Poi sono arrivati quelli dal talento libero, fari accentratori del gioco. Il palleggiatore Ricardo Garcia è stato Zidane, e viceversa. Entrambi pietre filosofali delle loro nazionali, Brasile e Francia, con cui sono divenuti campioni del mondo. Entrambi chiamati a cucire il gioco e a indirizzarlo non per se stessi, ma per gli altri. Entrambi iracondi con gli avversari.
Una classe diversa è stata quella di Helmut Haller il tedesco che Dall’Ara, il presidente del Bologna, amava e che con i suoi passaggi che aprivano a possibilità eccezionali (Bernardini docet) cambiava il gioco con un colpo, come faceva con le sue veloci fuori direzione Bas Van De Goor fuoriclasse olandese del Modena di Daniele Bagnoli.
Tanti sono stati i campionissimi, grandi ed eclettici. Multiformi come Nemanja Petric, campione
serbo con Modena nel 2016 l’anno in cui fu il miglior giocatore del campionato. Il capitano della nazionale che ha giocato in questi anni per la bandiera e la patria, incarnava la classe di Renato Cesarini l’argentino che segnava all’ultimo minuto e a cui Baricco ha dedicato questa frase: “quando dai il tuo nome a un pezzetto di tempo – il quale è solo di dio, dice la Bibbia – qualcosa nella tua vita lo hai fatto”.
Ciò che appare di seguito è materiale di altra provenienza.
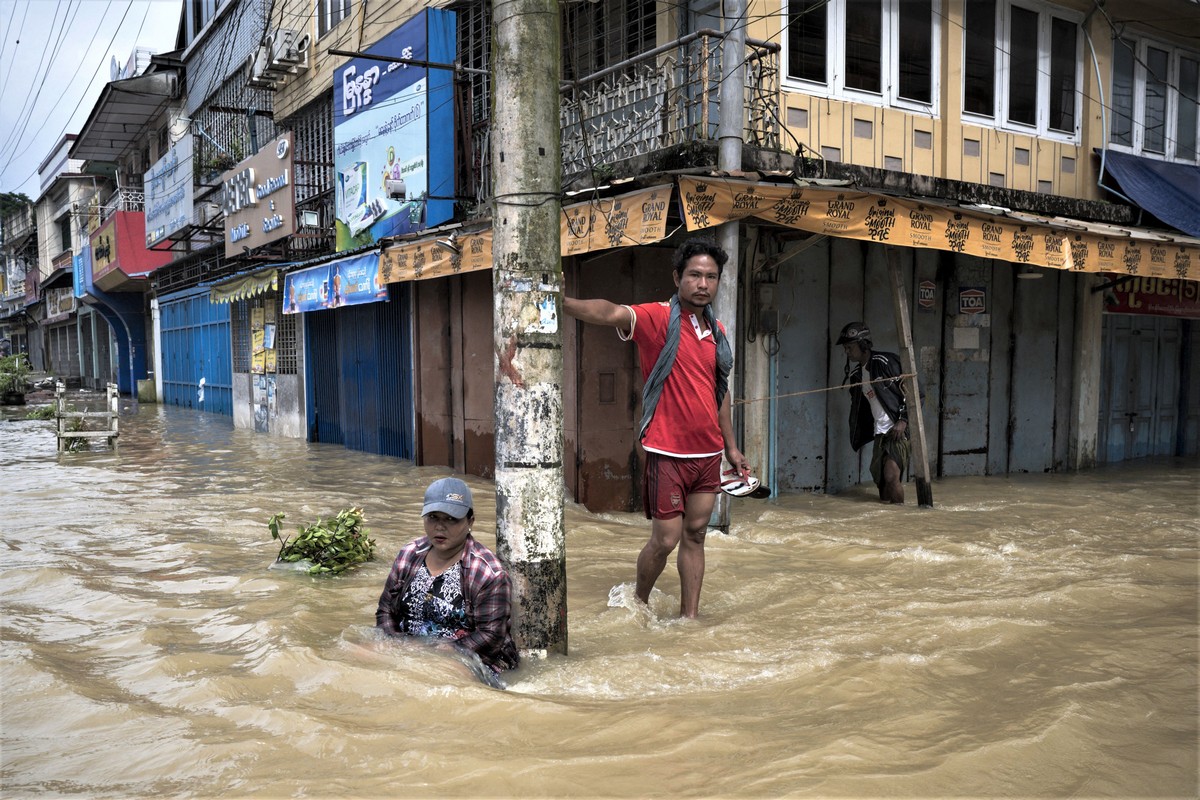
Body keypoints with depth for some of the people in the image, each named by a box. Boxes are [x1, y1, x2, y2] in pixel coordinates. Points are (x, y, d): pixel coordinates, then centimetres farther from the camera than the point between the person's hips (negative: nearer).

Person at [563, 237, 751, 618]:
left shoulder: (717, 330, 10)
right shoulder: (658, 318, -11)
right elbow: (612, 313, -32)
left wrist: (731, 447, 19)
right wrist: (563, 303, -50)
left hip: (708, 453, 6)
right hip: (668, 453, -6)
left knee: (695, 536, 12)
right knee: (665, 539, 0)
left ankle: (690, 616, 22)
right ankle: (640, 601, 27)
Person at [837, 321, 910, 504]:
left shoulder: (885, 362, -9)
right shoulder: (856, 375, 14)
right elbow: (859, 406, 22)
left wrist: (903, 421, -16)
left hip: (898, 429, -8)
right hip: (879, 432, 8)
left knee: (891, 476, -18)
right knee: (880, 478, 6)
Il serbo dal calore umano aveva però in se la forza del centromediano Luis Monti perno della Juventus del quinquennio e tra gli eroi grecizzati dal mito della battaglia di Highbury, mentre i colpi di classe sotto rete emulavano quelli di Mumo Orsi l’ala italo-argentina che guadagnava 100 mila lire l’anno e sfrecciava Torino con una Fiat 509.
Un campione del mondo a differenza di Petric che pur con la sua classe non ha mai vinto l’alloro più grande come Arturo Vidal il guerriero mapuce che sul campo combatteva come gli araucani combattevano, nel Cile raccontato da Isabella Allende, i conquistadores di Pedro De Valdivia. O come Nedved il giocatore ceko più famoso assieme a Josef Masopust e Panenka, l’uomo che sostiuì Zidane e segnò gol storici contro Barcellona e Real Madrid nelle eliminatorie della Champions 2003.
In tutti c’è l’anima grande e sognatrice del campione come oggi lo sono Cristiano Ronaldo e Matt Anderson, gli stranieri che dovranno far vincere la nuova sfida alla Juventus e al Modena Volley: il portoghese dovrà essere il Carlo Magno capace di ricreare a suo di gol quel Sacro romano Impero che si chiama Coppa dei Campioni. L’americano dagli occhi di ghiaccio, il salto perfetto e la schiacciata di classe, giocherà come George Washington per affermare l’indipendenza pallavolistica di Modena dagli eserciti “inglesi” di Perugia e Civitanova. Stranieri, estranei, lontani ma così grandi e vicini nel raccontare agli altri le loro gesta.